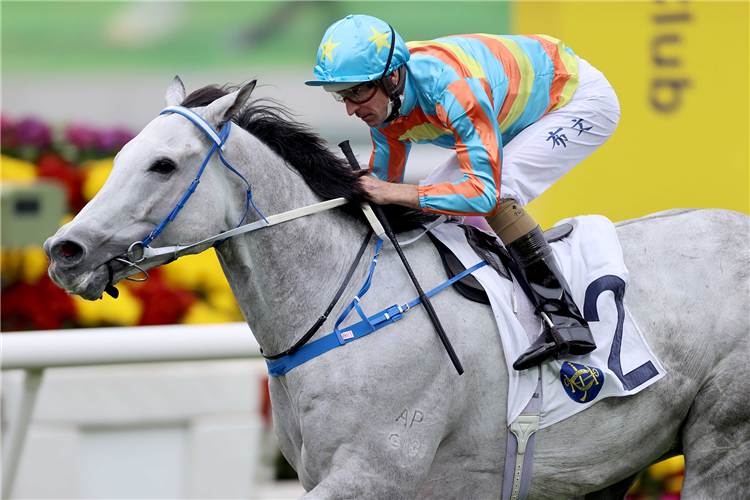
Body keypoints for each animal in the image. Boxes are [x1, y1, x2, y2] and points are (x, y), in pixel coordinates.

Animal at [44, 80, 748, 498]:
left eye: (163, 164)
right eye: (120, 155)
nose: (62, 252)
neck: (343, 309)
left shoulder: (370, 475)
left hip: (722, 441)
* * *
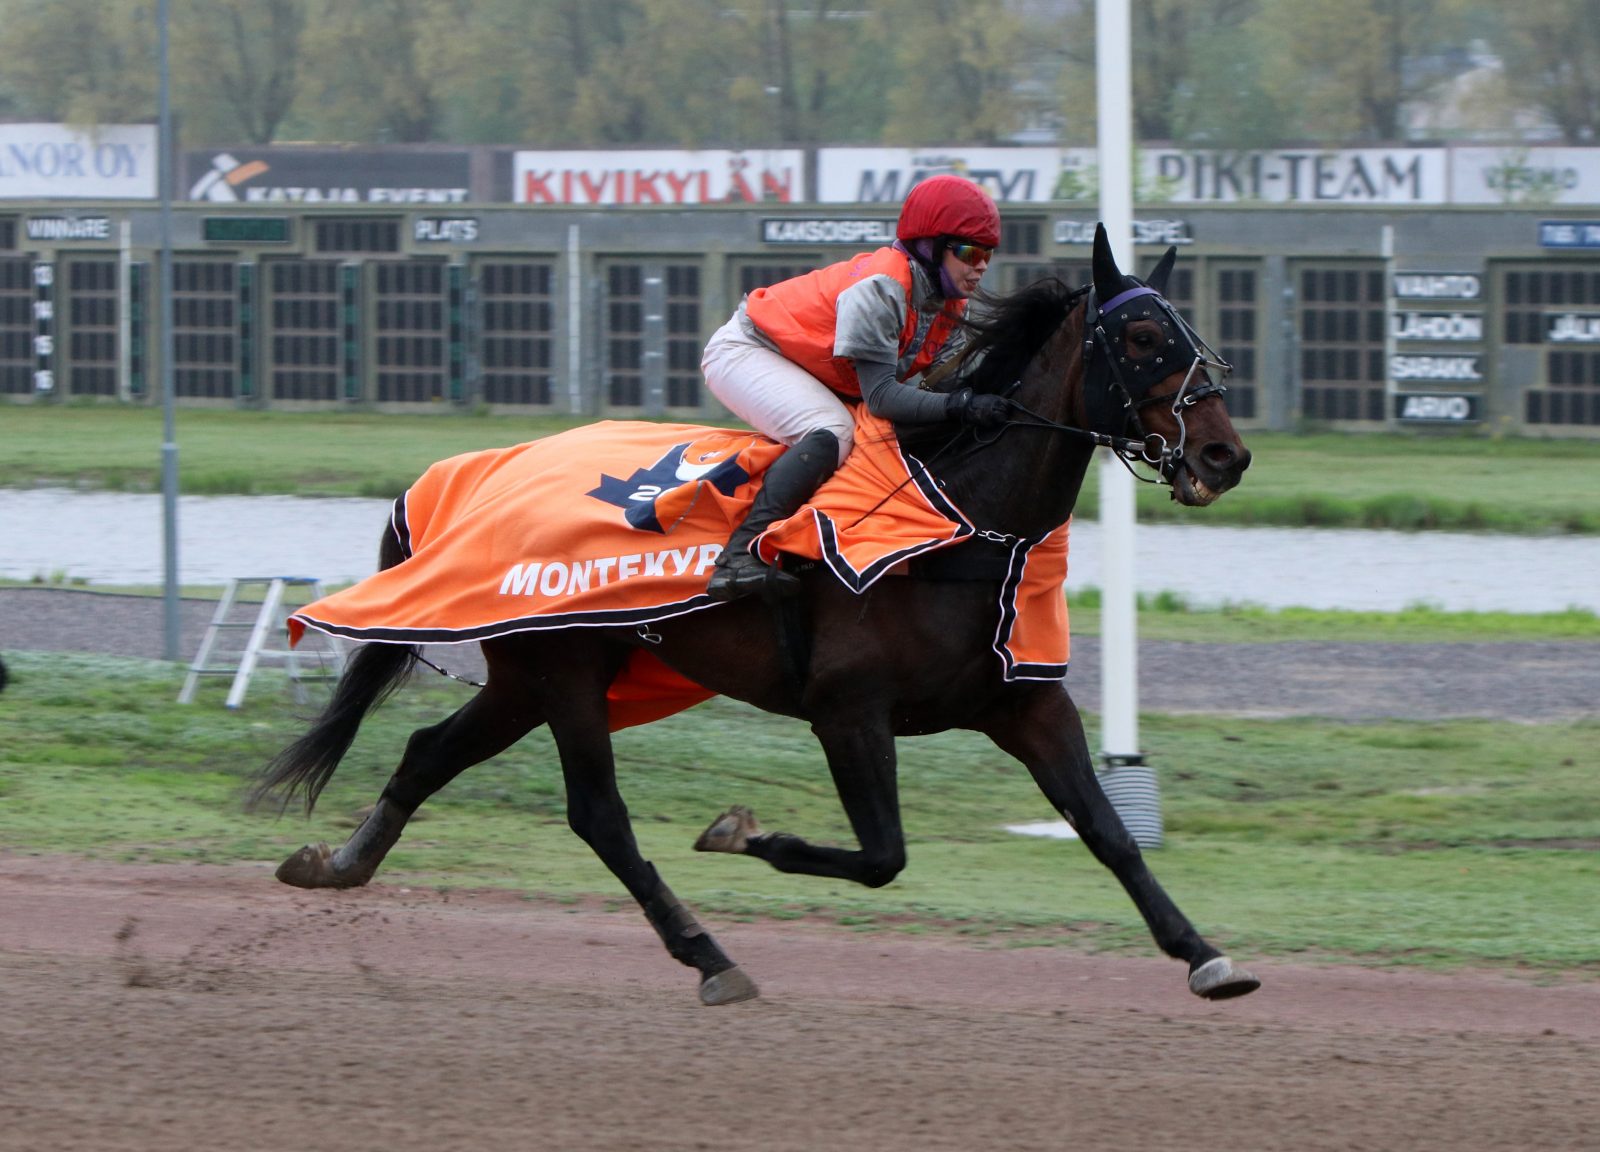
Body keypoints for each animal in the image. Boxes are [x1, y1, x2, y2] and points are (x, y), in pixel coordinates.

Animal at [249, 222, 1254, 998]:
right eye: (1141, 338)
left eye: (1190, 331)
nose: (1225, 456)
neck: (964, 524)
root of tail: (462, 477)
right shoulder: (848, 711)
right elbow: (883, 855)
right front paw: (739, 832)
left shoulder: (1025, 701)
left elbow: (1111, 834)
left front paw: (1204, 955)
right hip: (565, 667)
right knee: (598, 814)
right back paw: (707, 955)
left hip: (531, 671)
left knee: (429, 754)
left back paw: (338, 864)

Exercise directions. A count is all that should be returned: the number of lines in these records containing the string "shoulder".

Exercise output. 3